Heute ist sie in der Unia-Jugend Oberwallis und der IG Frauen aktiv. «Wir organisieren Kampagnen, informieren junge Leute über ihre Rechte und bereiten Streiks vor. Bei der Lohndemo dieses Jahr waren wir auch dabei. Gewerkschaftsarbeit ist wichtig, um faire Arbeitsbedingungen zu sichern. Arbeitgeber haben in der Vergangenheit nichts geschenkt – alles musste erkämpft werden.» Mit ihren ­Arbeitsbedingungen ist Wilder zwar zufrieden, doch betont sie, dass die Gewerkschaftsarbeit auch in ihrer Branche wichtig sei:

Wir müssen uns gemeinsam dafür einsetzen, dass Löhne und Sicherheitsstandards weiterhin hoch bleiben.

Zukunft

Die Chemiebranche steht vor vielen Veränderungen, und Wildner sieht Entwicklungen wie die Automatisierung und den Einsatz von künstlicher Intelligenz positiv. «Viele Verfahren können in Zukunft noch viel genauer gemessen werden. Komplett ohne Menschen wird es aber nicht gehen. Zu wichtig ist die Kon­trolle durch erfahrene Fachkräfte.»

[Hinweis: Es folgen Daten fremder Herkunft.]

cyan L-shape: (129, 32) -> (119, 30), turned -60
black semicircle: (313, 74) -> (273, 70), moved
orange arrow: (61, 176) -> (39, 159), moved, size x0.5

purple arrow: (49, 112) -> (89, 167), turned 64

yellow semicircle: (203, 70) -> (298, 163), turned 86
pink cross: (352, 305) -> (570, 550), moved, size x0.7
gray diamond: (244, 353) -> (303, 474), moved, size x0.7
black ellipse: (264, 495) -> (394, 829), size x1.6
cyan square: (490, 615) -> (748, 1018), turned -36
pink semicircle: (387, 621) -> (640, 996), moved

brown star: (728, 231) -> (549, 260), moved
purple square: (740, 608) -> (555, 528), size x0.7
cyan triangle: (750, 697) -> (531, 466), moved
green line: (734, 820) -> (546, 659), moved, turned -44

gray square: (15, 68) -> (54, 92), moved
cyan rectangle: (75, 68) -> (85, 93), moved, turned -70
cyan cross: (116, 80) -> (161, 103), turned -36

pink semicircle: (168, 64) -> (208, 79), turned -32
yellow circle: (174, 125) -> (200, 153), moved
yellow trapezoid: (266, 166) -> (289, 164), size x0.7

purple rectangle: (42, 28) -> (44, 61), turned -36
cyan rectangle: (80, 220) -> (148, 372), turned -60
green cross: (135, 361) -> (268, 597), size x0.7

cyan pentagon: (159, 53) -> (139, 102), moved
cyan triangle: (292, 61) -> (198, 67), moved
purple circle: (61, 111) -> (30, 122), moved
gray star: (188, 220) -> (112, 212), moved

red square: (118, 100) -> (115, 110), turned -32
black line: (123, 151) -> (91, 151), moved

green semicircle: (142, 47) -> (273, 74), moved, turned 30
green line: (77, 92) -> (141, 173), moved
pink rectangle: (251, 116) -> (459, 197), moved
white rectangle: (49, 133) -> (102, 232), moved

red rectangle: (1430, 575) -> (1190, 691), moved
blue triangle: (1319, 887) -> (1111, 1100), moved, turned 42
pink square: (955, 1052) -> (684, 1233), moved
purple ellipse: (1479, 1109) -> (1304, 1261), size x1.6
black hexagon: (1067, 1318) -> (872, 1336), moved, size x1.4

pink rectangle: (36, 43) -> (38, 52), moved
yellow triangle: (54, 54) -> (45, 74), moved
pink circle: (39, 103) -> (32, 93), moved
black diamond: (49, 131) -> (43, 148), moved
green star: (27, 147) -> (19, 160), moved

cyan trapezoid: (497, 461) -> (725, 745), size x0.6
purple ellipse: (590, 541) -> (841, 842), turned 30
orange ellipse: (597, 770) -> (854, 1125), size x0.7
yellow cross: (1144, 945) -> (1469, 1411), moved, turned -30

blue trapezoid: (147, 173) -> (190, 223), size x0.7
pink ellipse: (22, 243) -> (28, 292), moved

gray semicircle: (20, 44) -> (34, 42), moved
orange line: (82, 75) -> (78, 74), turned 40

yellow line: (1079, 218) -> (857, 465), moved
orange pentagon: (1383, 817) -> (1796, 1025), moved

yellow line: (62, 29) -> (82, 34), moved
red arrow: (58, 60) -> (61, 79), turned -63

Auch privat hat sie Pläne: «Ich möchte irgendwann mit meinem Freund zusammenziehen und mich weiter in der Schweiz einleben.» Rückkehr nach Deutschland? Für sie keine Option: «Ich bin sehr glücklich, hier zu sein, und habe es keine Sekunde bereut.»


Barbara Wildner Wasser und Wandern

In ihrer Freizeit ist Barbara Wildner gern aktiv: Sie liest, schwimmt und erkundet die Natur mit dem Fahrrad. Besonders das Wandern in den Schweizer Bergen hat es ihr angetan.

Direkt

An kulturelle Unterschiede musste sie sich hier zuerst gewöhnen. «Die Schweizer sind weniger direkt und zurückhaltender als die Deutschen», sagt sie. Anfangs fiel ihr die Umstellung schwer, da sie selbst zu einem direkten Ton neigt. Auch die Grundeinstellung sei im Vergleich zu ihrer Heimat aufgehellter und positiver.

SCHNELL

Da viele ihrer Freunde, ihre Familie und ihr fester Freund noch in Deutschland leben, pendelt sie oft zwischen den beiden Ländern. «Das nimmt natürlich Zeit in Anspruch, aber macht das Leben spannend.» Mittlerweile versteht sie auch das Schweizerdeutsch gut. «Klar, ich frage immer mal wieder nach, aber man lernt schnell.»

Barbara Wildner ist Unia-Mitglied und verdient 74 000 Franken jährlich, also 5670 Franken brutto pro Monat (bei 13 Monatslöhnen). Dazu kommen Zuschläge für Bereitschaftsdienst, was in der Chemie­branche üblich ist – sowie ein Bonus von 6 Prozent des Jahresgehaltes.